The word “counterintuitive” has been added to our language in the last few years. A common example taken from true life is, if you use only a smidge of tooth binder and hit just the right places, it will hold a denture in place more tightly than if you use a lot of the binder. It seems like more would be better than less, but I’ve been told repeatedly since I got the denture that I should only use a smidge. So how does that apply to baseball? In recent days, two of the Washington Nationals’ better hitters have been unloaded. Daniel Murphy, the second baseman the Mets foolishly let get away has been sent on from DC to Chicago. St. Louis found themselves in a spot when Dexter Fowler broke a foot. The answer? Call Washington. Much like the government bailing out a savings-and-loan, the Nats sent Matt Adams to St. Louis to assist with what will probably be a futile run in the National League central. This looked like a white flag being waved over Washington in a season when they began as a prohibitive favorite to win the NL East.
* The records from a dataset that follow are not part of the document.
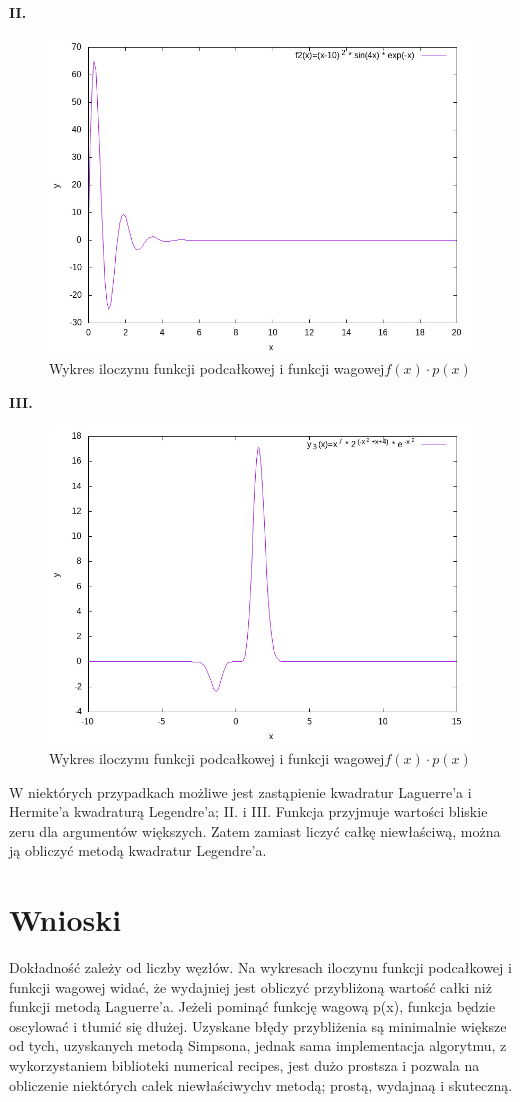 \documentclass{article}
\begin{document}
\textbf{II.}

\begin{figure}[H]
\begin{center}
\includegraphics[height=0.5\linewidth]{f2.jpg}
\caption{Wykres iloczynu funkcji podcałkowej i funkcji wagowej$f(x)\cdot p(x)$}
\label{pierwszy} 
\end{center}
\end{figure}
\newpage
\textbf{III.}

\begin{figure}[H]
\begin{center}
\includegraphics[height=0.5\linewidth]{f3.jpg}
\caption{Wykres iloczynu funkcji podcałkowej i funkcji wagowej$f(x)\cdot p(x)$}
\label{pierwszy} 
\end{center}
\end{figure}

W niektórych przypadkach
możliwe jest zastąpienie kwadratur Laguerre’a i Hermite’a kwadraturą Legendre’a; II. i III. Funkcja przyjmuje wartości bliskie zeru dla argumentów większych. Zatem zamiast liczyć całkę niewłaściwą, można ją obliczyć metodą kwadratur Legendre’a.

\section{Wnioski}
Dokładność zależy od liczby węzłów. Na wykresach iloczynu funkcji podcałkowej i funkcji wagowej widać, że wydajniej jest obliczyć przybliżoną wartość całki niż funkcji metodą Laguerre’a. Jeżeli pominąć funkcję wagową p(x), funkcja będzie oscylować i tłumić się dłużej. Uzyskane błędy przybliżenia są minimalnie większe od tych, uzyskanych metodą Simpsona, jednak
sama implementacja algorytmu, z wykorzystaniem biblioteki numerical recipes, jest dużo prostsza i pozwala na obliczenie niektórych całek niewłaściwychv metodą; prostą, wydajnaą i skuteczną.
\end{document}

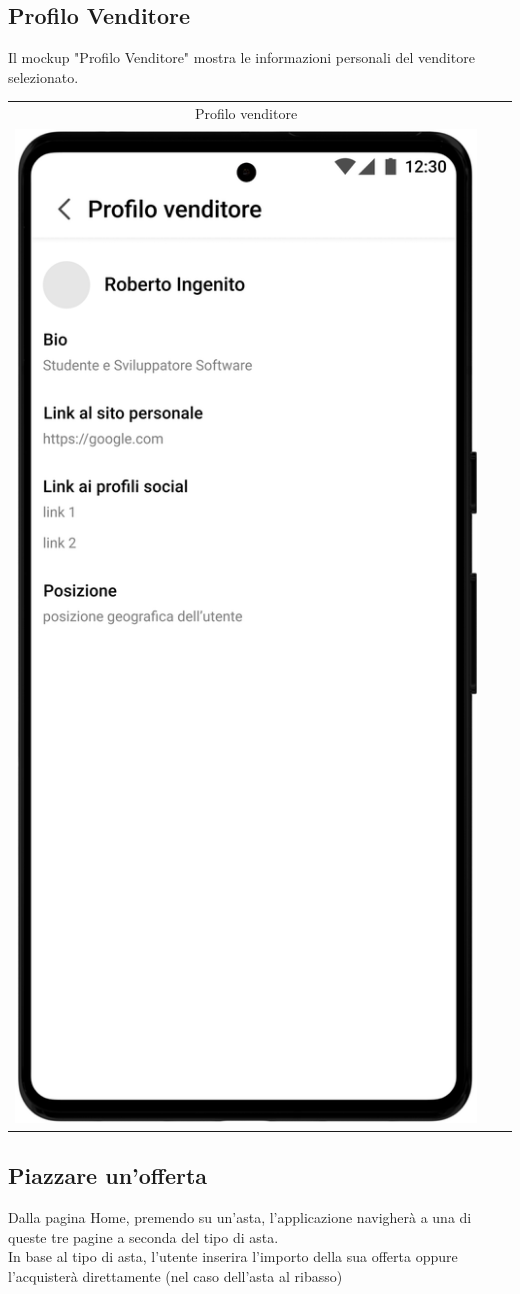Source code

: \newpage
\subsection{Profilo Venditore}
Il mockup "Profilo Venditore" mostra le informazioni personali del venditore selezionato.

\begin{center}
	\begin{tabular}{ccc}
		Profilo venditore                                                         \\
		\includegraphics[width=.3\textwidth]{assets/mockup/Profilo venditore.png} \\
	\end{tabular}
\end{center}

\newpage

\subsection{Piazzare un'offerta}
Dalla pagina Home, premendo su un'asta, l'applicazione navigherà a una di queste tre pagine a seconda del tipo di asta.\\
In base al tipo di asta, l'utente inserira l'importo della sua offerta oppure l'acquisterà direttamente (nel caso dell'asta al ribasso)

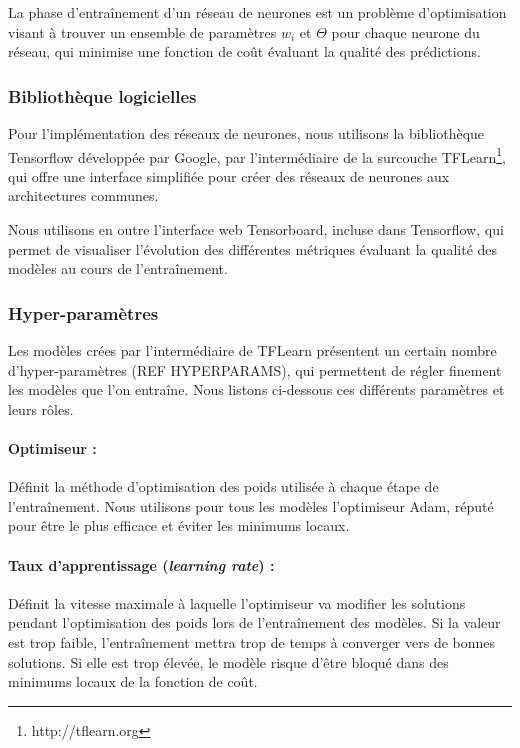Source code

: \par La phase d'entraînement d'un réseau de neurones est un problème d'optimisation visant à trouver un ensemble de paramètres $w_i$ et $\Theta$ pour chaque neurone du réseau, qui minimise une fonction de coût évaluant la qualité des prédictions.

\subsubsection{Bibliothèque logicielles}

\par Pour l'implémentation des réseaux de neurones, nous utilisons la bibliothèque Tensorflow\cite{tf} développée par Google, par l'intermédiaire de la surcouche TFLearn\footnote{http://tflearn.org}, qui offre une interface simplifiée pour créer des réseaux de neurones aux architectures communes.\\

\par Nous utilisons en outre l'interface web Tensorboard, incluse dans Tensorflow, qui permet de visualiser l'évolution des différentes métriques évaluant la qualité des modèles au cours de l'entraînement.

\subsubsection{Hyper-paramètres}

\par Les modèles crées par l'intermédiaire de TFLearn présentent un certain nombre d'hyper-paramètres (REF HYPERPARAMS), qui permettent de régler finement les modèles que l'on entraîne. Nous listons ci-dessous ces différents paramètres et leurs rôles.

\paragraph{Optimiseur : } Définit la méthode d'optimisation des poids utilisée à chaque étape de l'entraînement. Nous utilisons pour tous les modèles l'optimiseur Adam, réputé pour être le plus efficace et éviter les minimums locaux.

\paragraph{Taux d'apprentissage (\emph{learning rate}) : } Définit la vitesse maximale à laquelle l'optimiseur va modifier les solutions pendant l'optimisation des poids lors de l'entraînement des modèles. Si la valeur est trop faible, l'entraînement mettra trop de temps à converger vers de bonnes solutions. Si elle est trop élevée, le modèle risque d'être bloqué dans des minimums locaux de la fonction de coût.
With those two stars gone it looked like the Nats would start to head down towards the Mets and Marlins. But the Nats have started to win, including an 8-7 walk-off winner last night. For one thing, Bryce Harper has hit .364 since the All-Star break after a biblically bad start. In last night’s game he had 3 more hits, an RBI and two runs scored. It doesn’t hurt that the Phillies look like making the collapse I’ve been predicting all year, leaving the East to the Braves. Last night was one of the more strange endings you’ll see though it would have been routine a few years ago. With the Phillies ahead 7-6, Juan Soto doubled and Ryan Zimmerman hit a walk-off home run. He does that more often than most, particularly around Washington for whom he’s hit 11 walk-off dingers. A few years ago that would have been the end of that. But in this age of replay, the Phillies’ rookie manager tried to plead his case that somehow it wasn’t a home run. At long last after an unseemly delay the home run was verified and the fans could and did celebrate. The Nats had to be careful the inexperienced and possibly adolescent Juan Soto didn’t touch Murphy before Murphy touched home plate. Had Soto made contact Murphy would have been declared out.
Earlier in the evening Stephen Strasburg came off the DL and got rocked for 5 runs and 7 hits in just 4 innings. His fastball had nothing on it. He blamed rust since he hasn’t pitched in two months. The Phillies stormed ahead with 3 in the first and one each in the third and 4th sending Strasburg packing. Washington kept pace with 1 in the first, 3 in the third and one in the 4th which squared things at 5-5. The Phillies notched single runs in the 6 and 7th and prayed. The Nats tallied once in the 8th before Zimmerman’s heroics on their last atbat. The teams square off at 1 PM with Max Scherzer facing Aaron Nola, a true battle of two possible Cy Young candidates.